Por Margarita Pollini
Buenos Aires, 6 de septiembre del 2018 – Con un programa casi autobiográfico, un carisma arrollador, una presencia escénica imponente y una vocalidad en plena forma, Sir Bryn Terfel, el célebre bajo-barítono galés, le entregó al Teatro Colón una de las mejores noches de los últimos años. La presentación se dio como parte del abono Grandes Intérpretes Internacionales, que cerrará el 26 de este mes con otra de las estrellas de la lírica actual: Juan Diego Flórez.
Aunque se lo promocionaba como su debut en Argentina, se trataba, al menos, del debut de Terfel en el Colón, ya que -según recordaban muchos en la sala- el artista había brindado un recital en Buenos Aires en la década del ’90, cuando su carrera se afianzaba. Hoy, pasados los cincuenta años, Terfel es un artista excepcional, inquieto, versátil como pocos, con mucho camino recorrido y mucho por recorrer. Desde el planteo mismo del programa, el cantante reafirmó su cualidad de intérprete de cámara y también su compromiso total con cada una de las obras, que fueron hilando momentos de su vida, su aprendizaje y su carrera, y que fue matizando con relatos y bromas que el público -un Colón lleno en el que no faltaron representantes de la comunidad galesa- siguió al milímetro.

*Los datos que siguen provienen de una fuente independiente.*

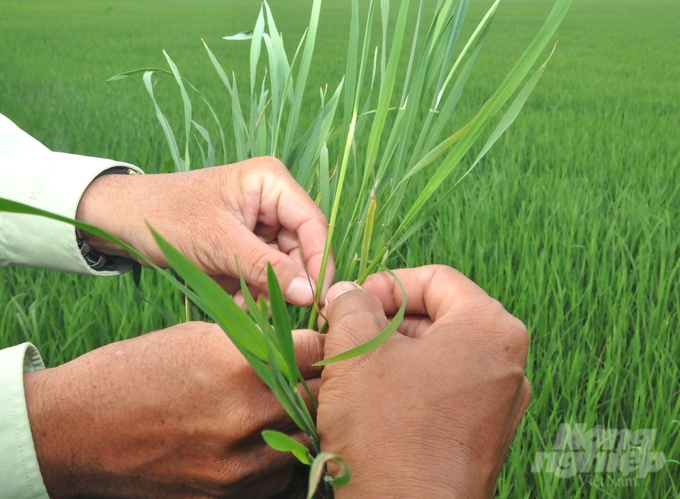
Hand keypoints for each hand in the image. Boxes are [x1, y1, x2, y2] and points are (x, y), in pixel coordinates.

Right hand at [24, 322, 324, 498]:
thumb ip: (256, 344)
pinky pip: (280, 479)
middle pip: (320, 400)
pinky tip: (266, 443)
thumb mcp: (199, 337)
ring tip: (289, 412)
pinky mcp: (227, 497)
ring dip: (305, 426)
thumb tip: (298, 345)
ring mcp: (239, 466)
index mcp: (242, 365)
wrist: (77, 430)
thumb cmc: (136, 370)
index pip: (318, 353)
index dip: (326, 346)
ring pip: (308, 444)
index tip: (324, 347)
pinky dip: (281, 460)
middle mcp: (248, 417)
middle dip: (320, 386)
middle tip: (313, 379)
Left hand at [76, 157, 333, 304]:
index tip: (318, 300)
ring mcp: (259, 224)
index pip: (313, 225)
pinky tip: (233, 300)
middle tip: (271, 310)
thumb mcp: (219, 244)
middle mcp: (272, 200)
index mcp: (271, 182)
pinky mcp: (245, 244)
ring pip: (282, 267)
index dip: (318, 263)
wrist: (120, 220)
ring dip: (265, 291)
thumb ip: (267, 268)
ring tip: (240, 304)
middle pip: (300, 249)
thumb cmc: (166, 217)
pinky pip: (262, 273)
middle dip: (285, 282)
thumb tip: (311, 295)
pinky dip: (251, 291)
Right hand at [316, 265, 530, 497]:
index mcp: (491, 329)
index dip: (388, 283)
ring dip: (395, 353)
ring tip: (354, 368)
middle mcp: (508, 363)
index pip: (437, 279)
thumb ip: (351, 304)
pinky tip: (374, 399)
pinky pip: (445, 389)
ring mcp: (500, 403)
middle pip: (441, 315)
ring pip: (439, 354)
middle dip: (388, 319)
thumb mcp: (356, 350)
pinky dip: (410, 384)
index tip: (352, 303)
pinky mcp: (484, 435)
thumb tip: (348, 291)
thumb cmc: (387, 431)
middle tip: (347, 333)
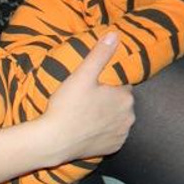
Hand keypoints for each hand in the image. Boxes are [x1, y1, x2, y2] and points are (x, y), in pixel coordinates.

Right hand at [39, 33, 134, 163]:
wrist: (54, 141)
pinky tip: (87, 129)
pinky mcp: (113, 148)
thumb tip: (115, 35)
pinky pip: (111, 136)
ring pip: (116, 119)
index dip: (107, 84)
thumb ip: (99, 54)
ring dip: (106, 117)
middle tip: (85, 99)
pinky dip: (102, 133)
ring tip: (85, 114)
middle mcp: (129, 117)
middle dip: (108, 100)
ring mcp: (121, 134)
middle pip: (120, 103)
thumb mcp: (81, 75)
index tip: (92, 86)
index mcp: (125, 97)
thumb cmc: (67, 106)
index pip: (122, 85)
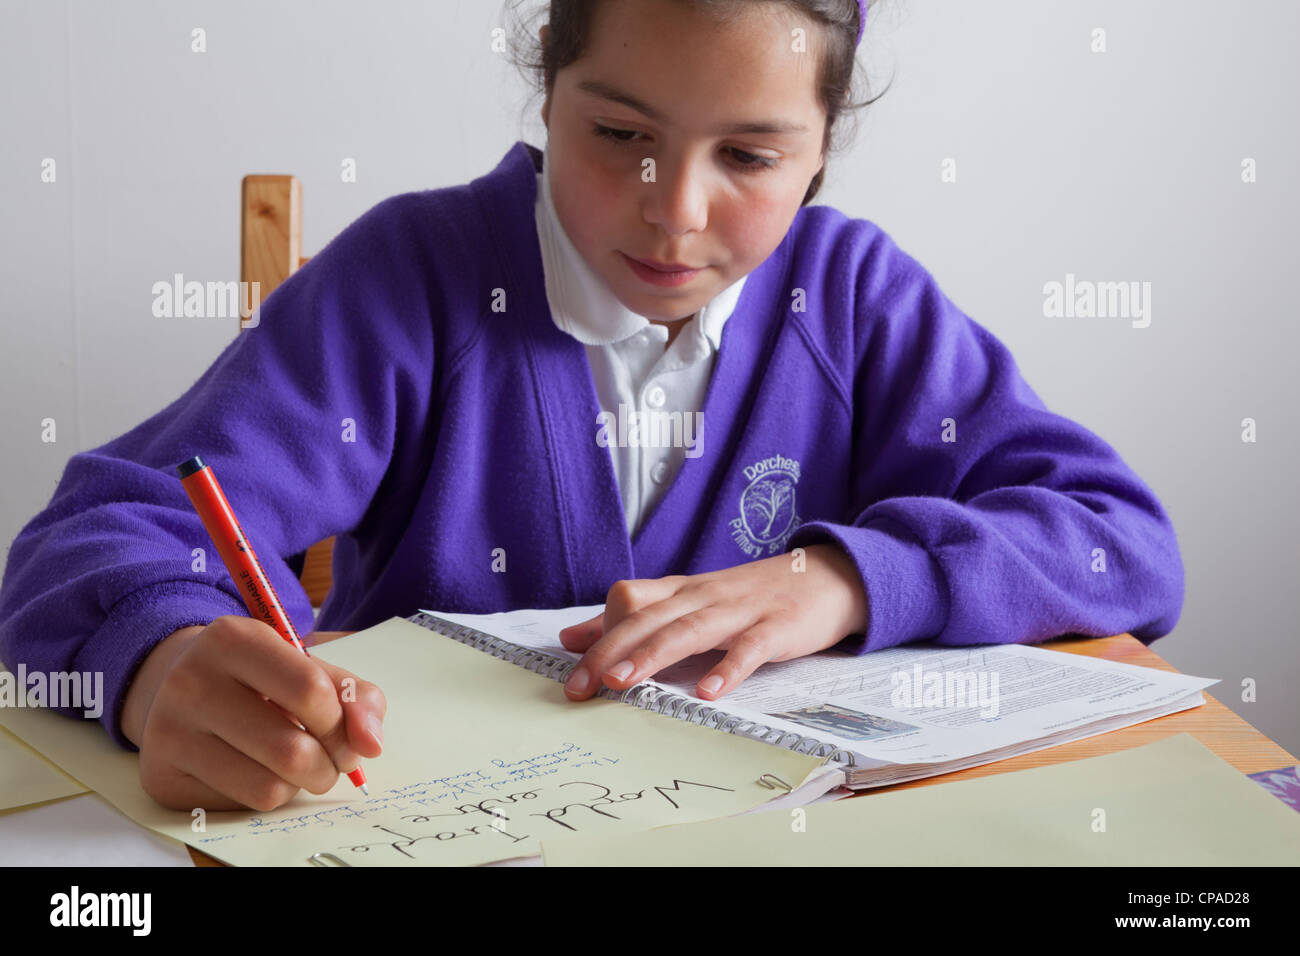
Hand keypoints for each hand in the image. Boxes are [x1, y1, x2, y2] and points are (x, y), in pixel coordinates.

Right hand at [123, 616, 385, 811]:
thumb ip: (355, 696)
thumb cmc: (262, 675)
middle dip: (331, 764)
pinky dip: (269, 794)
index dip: (343, 723)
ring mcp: (169, 732)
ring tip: (299, 763)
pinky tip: (259, 769)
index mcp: (233, 639)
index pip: (309, 690)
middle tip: (334, 758)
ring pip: (269, 788)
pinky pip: (242, 805)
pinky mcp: (162, 777)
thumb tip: (370, 744)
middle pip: (292, 751)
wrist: (181, 686)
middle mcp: (191, 682)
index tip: (350, 731)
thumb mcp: (310, 664)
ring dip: (302, 784)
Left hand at [558, 543, 868, 701]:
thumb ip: (636, 619)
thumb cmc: (752, 596)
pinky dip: (728, 668)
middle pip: (648, 618)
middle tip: (580, 687)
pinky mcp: (777, 628)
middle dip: (610, 651)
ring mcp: (741, 611)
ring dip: (652, 655)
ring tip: (621, 682)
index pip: (630, 601)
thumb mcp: (691, 602)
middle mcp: (704, 596)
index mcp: (683, 591)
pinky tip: (708, 692)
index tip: (571, 668)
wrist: (827, 576)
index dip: (600, 631)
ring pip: (688, 629)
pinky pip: (749, 649)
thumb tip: (573, 638)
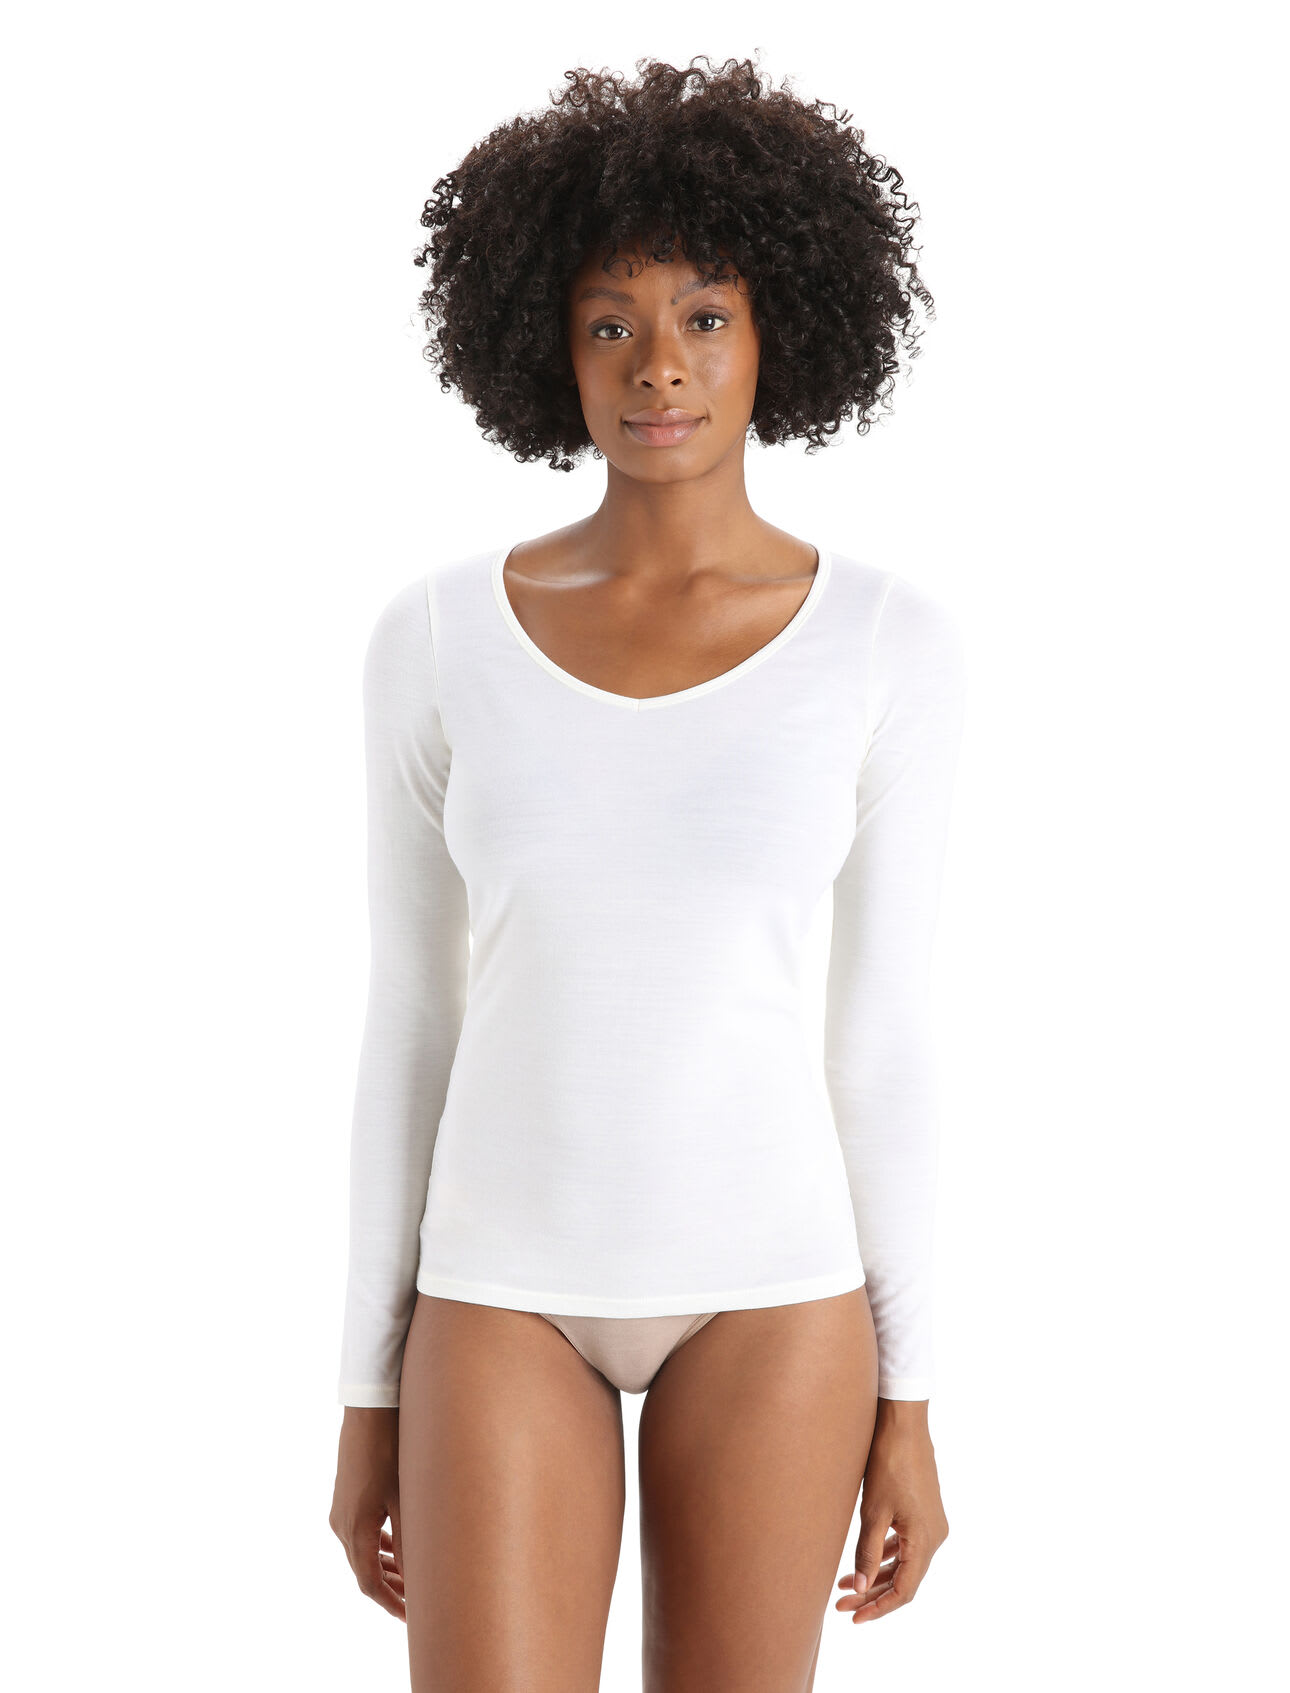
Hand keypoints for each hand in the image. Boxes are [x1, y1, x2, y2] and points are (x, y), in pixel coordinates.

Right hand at [330, 1407, 405, 1621]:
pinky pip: (360, 1533)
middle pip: (365, 1571)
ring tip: (411, 1579)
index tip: (412, 1618)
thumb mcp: (405, 1496)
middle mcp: (341, 1525)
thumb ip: (410, 1540)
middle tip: (417, 1604)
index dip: (391, 1604)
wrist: (369, 1408)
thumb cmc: (390, 1448)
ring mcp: (340, 1511)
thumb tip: (420, 1577)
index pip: (370, 1584)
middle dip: (391, 1589)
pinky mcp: (345, 1498)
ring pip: (362, 1552)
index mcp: (355, 1530)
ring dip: (385, 1567)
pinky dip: (378, 1546)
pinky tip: (396, 1546)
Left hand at [836, 1401, 947, 1624]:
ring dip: (876, 1574)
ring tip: (844, 1584)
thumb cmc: (888, 1463)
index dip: (878, 1607)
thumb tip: (860, 1587)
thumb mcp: (873, 1511)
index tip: (853, 1616)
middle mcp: (935, 1536)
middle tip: (841, 1602)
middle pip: (904, 1578)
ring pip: (904, 1562)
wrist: (903, 1422)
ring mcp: (931, 1522)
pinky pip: (906, 1543)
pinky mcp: (924, 1510)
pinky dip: (886, 1554)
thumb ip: (867, 1552)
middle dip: (872, 1592)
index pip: (904, 1591)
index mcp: (926, 1540)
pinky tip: (865, 1558)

En la primera parte, Terfel agrupó músicas de las Islas Británicas. El punto de partida fue su propia patria, con tres canciones en idioma galés: “Can yr Arad Goch”, de Idris Lewis, “Sul y Blodau”, de Owen Williams, e “Y Cymro”, de Meirion Williams, a las que siguieron las hermosas Salt Water Ballads de Frederick Keel, y cinco melodías tradicionales de Irlanda, Gales y Escocia, en arreglos de Chris Hazell, entre ellas “Danny Boy”, “My little Welsh home” y “Loch Lommond”. Tanto allí como en el resto del programa, Bryn Terfel confirmó en todo momento una de sus mayores cualidades: más que interpretar, vive como propia cada página, cree profundamente en ella, y ese compromiso propio llega sin barreras al espectador, que recibe perfectamente el mensaje por más que no comprenda en todos los casos el texto. Si bien sería casi superfluo hablar de técnica en un artista tan integral, bastará con decir que su voz corrió con facilidad por toda la sala, y su paleta de recursos le permitió todos los matices posibles. Para eso contó, afortunadamente, con un sustento de lujo en la muy sensible pianista rusa Natalia Katyukova, que secundó al milímetro cada inflexión del canto y supo adaptarse a cada estilo, en la mejor tradición de los grandes partenaires de cámara.
Con indudables -y conocidísimas- dotes dramáticas, Terfel hizo un espectáculo visual de cada canción; tal vez por eso no fue para lamentar (excepto para un sector del público que esperaba más ópera) la inclusión de solo dos fragmentos de música de teatro: la célebre balada de Mackie Messer de La ópera de tres centavos de Weill-Brecht y el aria “Son lo spirito che nega”, del Mefistofele de Boito, dos de los puntos más extraordinarios de la noche; aquí Terfel puso en juego todas sus armas escénicas, y los escalofriantes silbidos del aria de Boito, fueron, a pedido del artista, devueltos por la audiencia, en una suerte de silbatina al revés con la que tuvo su punto final la primera parte.
Luego del intervalo vendría una sección dedicada al Lied -uno de los repertorios que Bryn Terfel más y mejor ha transitado-, con un puñado de canciones de Schumann y Schubert exquisitamente vertidas, y momentos antológicos en “Mein Wagen rollet langsam” (con una breve y graciosa escenificación), “Liebesbotschaft” y “Litanei auf das Fest Aller Seelen”, en la que el barítono no quebró su concentración ni siquiera ante el ringtone insistente de un teléfono inoportuno. En el final, Terfel rindió tributo a uno de sus cantantes admirados, el también compositor John Charles Thomas, con tres de sus canciones: “Trees”, “Home on the range” y “The Green eyed dragon”. Un único bis valió por diez: “If I were a rich man”, de El violinista en el tejado (de Sheldon Harnick y Jerry Bock) , en una versión difícilmente superable.
Como ya había sido visto en otras funciones, el Colón habilitó al personal de sala el uso de punteros láser para señalar las infracciones a la prohibición de usar los teléfonos celulares una vez apagadas las luces. Lamentablemente, otras costumbres parecen más difíciles de desterrar, y una de ellas se convirtió en una constante en esta noche: el aplauso incontinente que, espontáneo o no, mata los últimos sonidos de cada obra, y hace que los segundos de silencio que deberían seguir a la música sean a esta altura una causa perdida.